--- YOUR OBJECTIVE ---
From the line containing "filarial parasite of" to the end of the records below, output each line exactly; include both ends and nothing else.

Recorded data:
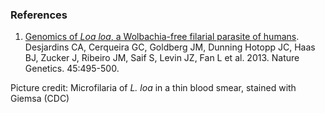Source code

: ### References

1.  [Genomics of *Loa loa*, a Wolbachia-free filarial parasite of
    humans](http://europepmc.org/abstract/MED/23525074).\
    Desjardins CA, Cerqueira GC, Goldberg JM, Dunning Hotopp JC, Haas
    BJ, Zucker J, Ribeiro JM, Saif S, Levin JZ, Fan L et al. 2013.
    Nature Genetics. 45:495-500.

Picture credit: Microfilaria of *L. loa* in a thin blood smear, stained
with Giemsa (CDC)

--- ANSWER TO THIS EXERCISE ---
1.  [Genomics of *Loa loa*, a Wolbachia-free filarial parasite of
    humans](http://europepmc.org/abstract/MED/23525074).\
    Desjardins CA, Cerqueira GC, Goldberg JM, Dunning Hotopp JC, Haas
    BJ, Zucker J, Ribeiro JM, Saif S, Levin JZ, Fan L et al. 2013.
    Nature Genetics. 45:495-500.

Picture credit: Microfilaria of *L. loa* in a thin blood smear, stained
with Giemsa (CDC)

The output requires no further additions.